12/05/05

O Hélio, por AdvogadoDoDiabo

Mais uma Oficiosa que chega pelo correio. A Ordem pode e a Lei manda. O advogado aguenta e faz segurança social sem que ninguém lhe pague. Irra, de novo um processo crime de burla qualificada em transportes públicos. Outra alimária que não pagou o bilhete de 50 cêntimos. Paciência de santo. Mas estes pelo menos não vêm chatear para defender o indefensável. Pagam à empresa e zás, acaba-se com a coisa sem grande trabalho. Qual quê!

- Coméqué Srª Engª, não quer pagar o bilhete do autocarro? Quer ir a julgamento com isto?
- Exactamente, Sr. Dr.!
- Atão, mas a Srª Engª não reconhece que não pagou o bilhete do autocarro? Olhe que vem aqui o fiscal, o condutor e o polícia como testemunhas, são todos mentirosos?
- Não senhora, está bem, eu na altura na tinha bilhete no autocarro, mas a culpa não é minha, é do Hélio!

Ora, porra mais um processo levado do catano pra perder horas infindas de volta disto quando se podia resolver em três penadas…

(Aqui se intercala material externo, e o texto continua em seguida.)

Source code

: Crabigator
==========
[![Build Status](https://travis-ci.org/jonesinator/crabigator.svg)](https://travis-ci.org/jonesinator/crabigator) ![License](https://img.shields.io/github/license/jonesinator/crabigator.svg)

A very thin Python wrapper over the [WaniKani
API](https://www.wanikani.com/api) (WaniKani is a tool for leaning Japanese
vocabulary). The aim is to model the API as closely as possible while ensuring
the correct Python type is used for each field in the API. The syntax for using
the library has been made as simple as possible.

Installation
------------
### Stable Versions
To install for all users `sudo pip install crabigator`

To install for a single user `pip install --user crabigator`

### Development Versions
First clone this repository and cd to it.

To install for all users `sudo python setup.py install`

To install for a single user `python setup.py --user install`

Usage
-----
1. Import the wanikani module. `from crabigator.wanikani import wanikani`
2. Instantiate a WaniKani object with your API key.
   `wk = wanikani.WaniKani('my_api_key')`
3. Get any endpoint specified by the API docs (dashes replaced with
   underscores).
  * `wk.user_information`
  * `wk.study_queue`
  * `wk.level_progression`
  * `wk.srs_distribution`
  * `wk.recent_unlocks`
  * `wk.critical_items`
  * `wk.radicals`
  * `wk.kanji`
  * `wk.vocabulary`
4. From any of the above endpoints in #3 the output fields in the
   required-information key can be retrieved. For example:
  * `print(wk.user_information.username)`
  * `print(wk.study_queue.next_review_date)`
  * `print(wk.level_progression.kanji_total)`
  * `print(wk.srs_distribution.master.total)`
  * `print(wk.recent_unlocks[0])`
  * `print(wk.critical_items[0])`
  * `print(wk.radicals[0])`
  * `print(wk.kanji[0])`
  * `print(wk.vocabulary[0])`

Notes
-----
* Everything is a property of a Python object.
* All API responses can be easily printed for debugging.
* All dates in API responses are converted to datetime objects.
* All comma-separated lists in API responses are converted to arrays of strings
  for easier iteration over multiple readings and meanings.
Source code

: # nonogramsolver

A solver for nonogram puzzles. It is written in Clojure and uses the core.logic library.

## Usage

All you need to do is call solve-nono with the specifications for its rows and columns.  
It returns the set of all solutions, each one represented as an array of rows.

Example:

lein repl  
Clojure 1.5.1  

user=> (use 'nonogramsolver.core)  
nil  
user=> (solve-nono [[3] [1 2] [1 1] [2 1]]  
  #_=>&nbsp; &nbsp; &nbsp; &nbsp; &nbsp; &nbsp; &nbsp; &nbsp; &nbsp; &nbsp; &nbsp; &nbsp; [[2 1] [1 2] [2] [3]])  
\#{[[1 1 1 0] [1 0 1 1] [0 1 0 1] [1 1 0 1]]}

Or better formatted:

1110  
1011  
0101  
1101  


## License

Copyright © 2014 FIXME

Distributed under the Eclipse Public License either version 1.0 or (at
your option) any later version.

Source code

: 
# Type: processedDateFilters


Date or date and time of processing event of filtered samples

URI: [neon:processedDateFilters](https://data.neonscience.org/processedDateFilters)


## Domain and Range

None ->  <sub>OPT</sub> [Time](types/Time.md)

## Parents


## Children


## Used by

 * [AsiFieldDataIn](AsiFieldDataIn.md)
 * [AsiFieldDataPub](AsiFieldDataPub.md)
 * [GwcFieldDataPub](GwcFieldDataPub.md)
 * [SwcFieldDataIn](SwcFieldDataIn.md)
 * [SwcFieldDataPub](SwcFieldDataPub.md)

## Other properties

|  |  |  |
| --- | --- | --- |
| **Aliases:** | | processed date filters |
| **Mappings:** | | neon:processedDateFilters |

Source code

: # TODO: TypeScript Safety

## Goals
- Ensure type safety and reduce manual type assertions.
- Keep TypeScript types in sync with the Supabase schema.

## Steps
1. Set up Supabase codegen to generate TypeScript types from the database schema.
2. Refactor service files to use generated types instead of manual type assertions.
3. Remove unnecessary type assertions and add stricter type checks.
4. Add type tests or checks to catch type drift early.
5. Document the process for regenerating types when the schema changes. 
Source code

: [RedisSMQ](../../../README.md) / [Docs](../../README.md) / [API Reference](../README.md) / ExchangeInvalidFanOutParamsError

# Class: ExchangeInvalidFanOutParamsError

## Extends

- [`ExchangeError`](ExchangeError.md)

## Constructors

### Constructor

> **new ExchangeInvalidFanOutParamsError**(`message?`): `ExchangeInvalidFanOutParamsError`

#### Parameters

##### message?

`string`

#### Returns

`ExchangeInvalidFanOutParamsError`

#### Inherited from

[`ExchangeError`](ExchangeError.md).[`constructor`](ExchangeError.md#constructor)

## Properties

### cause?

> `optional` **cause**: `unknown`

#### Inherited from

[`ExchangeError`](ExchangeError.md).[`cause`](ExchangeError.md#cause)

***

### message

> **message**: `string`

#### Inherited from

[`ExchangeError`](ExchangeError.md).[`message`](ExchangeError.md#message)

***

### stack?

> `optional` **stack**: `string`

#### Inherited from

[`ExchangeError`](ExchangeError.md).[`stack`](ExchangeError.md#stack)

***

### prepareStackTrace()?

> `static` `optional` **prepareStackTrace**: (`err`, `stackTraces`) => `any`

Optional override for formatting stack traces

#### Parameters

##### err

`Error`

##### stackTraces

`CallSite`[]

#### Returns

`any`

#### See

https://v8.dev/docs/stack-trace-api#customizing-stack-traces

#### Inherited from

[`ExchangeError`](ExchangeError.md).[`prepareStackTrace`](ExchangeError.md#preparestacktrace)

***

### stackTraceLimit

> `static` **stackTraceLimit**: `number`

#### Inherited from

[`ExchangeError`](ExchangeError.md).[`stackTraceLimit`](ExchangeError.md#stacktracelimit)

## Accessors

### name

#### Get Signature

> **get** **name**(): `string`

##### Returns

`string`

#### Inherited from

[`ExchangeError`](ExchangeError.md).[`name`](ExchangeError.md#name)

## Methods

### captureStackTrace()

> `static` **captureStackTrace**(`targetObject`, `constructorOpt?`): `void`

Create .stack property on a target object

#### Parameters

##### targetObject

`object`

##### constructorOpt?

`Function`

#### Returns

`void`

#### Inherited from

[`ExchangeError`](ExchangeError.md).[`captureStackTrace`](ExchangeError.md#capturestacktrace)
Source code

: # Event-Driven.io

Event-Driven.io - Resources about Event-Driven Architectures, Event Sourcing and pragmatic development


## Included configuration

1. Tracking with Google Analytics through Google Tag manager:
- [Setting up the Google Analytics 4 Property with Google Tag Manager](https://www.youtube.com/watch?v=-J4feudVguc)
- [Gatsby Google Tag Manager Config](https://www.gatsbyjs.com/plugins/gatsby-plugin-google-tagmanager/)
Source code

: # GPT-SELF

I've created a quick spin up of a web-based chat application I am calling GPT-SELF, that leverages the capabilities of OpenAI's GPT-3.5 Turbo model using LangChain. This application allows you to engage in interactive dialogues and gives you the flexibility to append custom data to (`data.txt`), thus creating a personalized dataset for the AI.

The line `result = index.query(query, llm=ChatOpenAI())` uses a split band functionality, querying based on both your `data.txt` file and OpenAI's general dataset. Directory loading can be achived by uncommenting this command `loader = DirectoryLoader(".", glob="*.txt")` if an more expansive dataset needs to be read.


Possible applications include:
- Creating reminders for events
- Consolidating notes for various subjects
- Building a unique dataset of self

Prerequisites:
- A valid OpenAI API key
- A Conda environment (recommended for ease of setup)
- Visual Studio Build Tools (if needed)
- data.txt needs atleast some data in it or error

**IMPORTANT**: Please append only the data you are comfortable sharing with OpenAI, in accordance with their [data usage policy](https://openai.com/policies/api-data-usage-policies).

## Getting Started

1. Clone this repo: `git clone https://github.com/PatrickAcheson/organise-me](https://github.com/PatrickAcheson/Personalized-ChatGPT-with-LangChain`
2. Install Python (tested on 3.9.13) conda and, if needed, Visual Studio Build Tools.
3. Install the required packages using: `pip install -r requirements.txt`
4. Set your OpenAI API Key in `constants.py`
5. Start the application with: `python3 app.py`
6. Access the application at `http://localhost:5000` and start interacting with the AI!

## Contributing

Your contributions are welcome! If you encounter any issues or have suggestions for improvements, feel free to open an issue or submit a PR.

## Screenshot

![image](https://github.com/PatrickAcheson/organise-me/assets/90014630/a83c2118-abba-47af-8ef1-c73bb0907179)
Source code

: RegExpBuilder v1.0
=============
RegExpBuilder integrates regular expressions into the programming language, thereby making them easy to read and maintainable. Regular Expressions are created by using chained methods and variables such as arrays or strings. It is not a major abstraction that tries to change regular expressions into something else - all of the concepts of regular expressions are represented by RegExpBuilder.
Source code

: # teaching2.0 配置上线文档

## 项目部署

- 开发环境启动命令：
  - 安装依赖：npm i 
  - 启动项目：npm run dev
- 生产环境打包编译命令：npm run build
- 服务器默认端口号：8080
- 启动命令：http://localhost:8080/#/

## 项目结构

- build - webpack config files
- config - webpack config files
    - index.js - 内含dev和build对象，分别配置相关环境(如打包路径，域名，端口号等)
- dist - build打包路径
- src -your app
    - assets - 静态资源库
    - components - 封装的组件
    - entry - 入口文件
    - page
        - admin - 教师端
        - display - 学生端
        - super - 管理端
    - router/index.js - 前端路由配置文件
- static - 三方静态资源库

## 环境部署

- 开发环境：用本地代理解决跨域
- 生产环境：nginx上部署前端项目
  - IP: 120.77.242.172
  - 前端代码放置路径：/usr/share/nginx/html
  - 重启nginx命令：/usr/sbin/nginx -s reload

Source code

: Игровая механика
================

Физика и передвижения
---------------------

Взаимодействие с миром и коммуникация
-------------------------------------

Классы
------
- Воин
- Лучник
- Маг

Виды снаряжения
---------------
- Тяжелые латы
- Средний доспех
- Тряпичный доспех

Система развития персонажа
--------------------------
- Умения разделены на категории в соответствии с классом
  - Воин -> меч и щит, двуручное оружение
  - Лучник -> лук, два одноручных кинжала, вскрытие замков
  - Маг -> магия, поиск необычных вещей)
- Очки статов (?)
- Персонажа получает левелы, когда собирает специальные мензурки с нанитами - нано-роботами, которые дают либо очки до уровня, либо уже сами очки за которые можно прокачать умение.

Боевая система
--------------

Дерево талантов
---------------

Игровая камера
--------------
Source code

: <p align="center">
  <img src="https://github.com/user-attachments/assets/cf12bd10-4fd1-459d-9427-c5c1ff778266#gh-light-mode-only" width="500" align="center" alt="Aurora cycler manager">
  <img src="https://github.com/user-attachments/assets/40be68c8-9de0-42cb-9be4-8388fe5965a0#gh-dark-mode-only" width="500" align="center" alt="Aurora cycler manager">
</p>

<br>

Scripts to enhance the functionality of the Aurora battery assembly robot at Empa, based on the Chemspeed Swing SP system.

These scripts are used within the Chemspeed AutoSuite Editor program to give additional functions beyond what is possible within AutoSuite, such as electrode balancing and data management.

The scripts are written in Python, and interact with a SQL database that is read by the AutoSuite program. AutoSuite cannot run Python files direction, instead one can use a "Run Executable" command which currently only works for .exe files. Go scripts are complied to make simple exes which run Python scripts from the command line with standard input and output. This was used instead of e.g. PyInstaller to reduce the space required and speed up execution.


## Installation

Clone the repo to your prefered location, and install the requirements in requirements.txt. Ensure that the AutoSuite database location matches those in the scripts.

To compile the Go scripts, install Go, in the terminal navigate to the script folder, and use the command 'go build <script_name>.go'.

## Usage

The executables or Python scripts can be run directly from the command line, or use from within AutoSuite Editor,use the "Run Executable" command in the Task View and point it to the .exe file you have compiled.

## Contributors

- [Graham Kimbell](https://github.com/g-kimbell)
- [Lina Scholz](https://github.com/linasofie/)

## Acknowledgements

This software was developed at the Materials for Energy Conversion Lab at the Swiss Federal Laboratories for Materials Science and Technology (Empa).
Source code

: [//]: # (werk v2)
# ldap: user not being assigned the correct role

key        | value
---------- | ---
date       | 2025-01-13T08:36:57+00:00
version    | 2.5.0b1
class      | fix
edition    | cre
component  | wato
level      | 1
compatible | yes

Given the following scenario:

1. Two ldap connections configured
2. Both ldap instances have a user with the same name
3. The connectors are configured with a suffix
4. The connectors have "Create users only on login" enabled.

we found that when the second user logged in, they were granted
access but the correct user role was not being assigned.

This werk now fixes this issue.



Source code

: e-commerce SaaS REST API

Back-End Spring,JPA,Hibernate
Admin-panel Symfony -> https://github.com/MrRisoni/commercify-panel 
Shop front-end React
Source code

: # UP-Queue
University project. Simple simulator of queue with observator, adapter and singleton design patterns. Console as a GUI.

- Ó Srª Engª, olhe lá, mesmo que isto seja culpa do Hélio e a Engª não tenha culpa nenhuma, veja que há sempre o risco da prova e do julgamento, e por 70 euros a Srª paga o bilhete e a multa e a empresa desiste da queixa que eu sei, veja lá o risco!
- Ó Sr Dr. é uma questão de honra, a culpa é do Hélio não é minha e não vou assumir uma culpa que não tenho!
- Seja, a Sr Engª é que sabe! Chama-se o Hélio ao barulho!
- Ao barulho, Sr Dr?
- Pois, diga-me lá o nome, estado civil e morada desse tal Hélio para o meter aqui como testemunha de defesa.
- Ó Sr Dr, o Hélio é o gás!
- O gás? Qual gás, atão não foi o Hélio que a impediu de comprar bilhete?
- Foi Sr Dr, mas foi o gás hélio.
- Ó valha-me deus, atão mas coméque o gás a impediu de comprar o bilhete?
- Ó Sr Dr é que eu sou a engenheira responsável pelo armazém da fábrica e nessa altura houve no armazém um fuga de hélio, que só descobrimos depois e que teve como efeito eu esquecer-me de algumas coisas, tá a ver…, a culpa foi do hélio!
- Atão, mas isso não é o gás que dá só para rir?

Escangalhei-me a rir e a Srª Engª ficou ainda mais séria e ofendeu-se. Jurei-lhe que jamais levaria aquela defesa a julgamento porque matava de riso o juiz. A Srª Engª não se riu, foi-se queixar à Ordem, e a mim passou-me a vontade de rir quando tive que me defender de um processo disciplinar por recusa de patrocínio oficioso. Maldito hélio. Sem qualquer vontade de rir.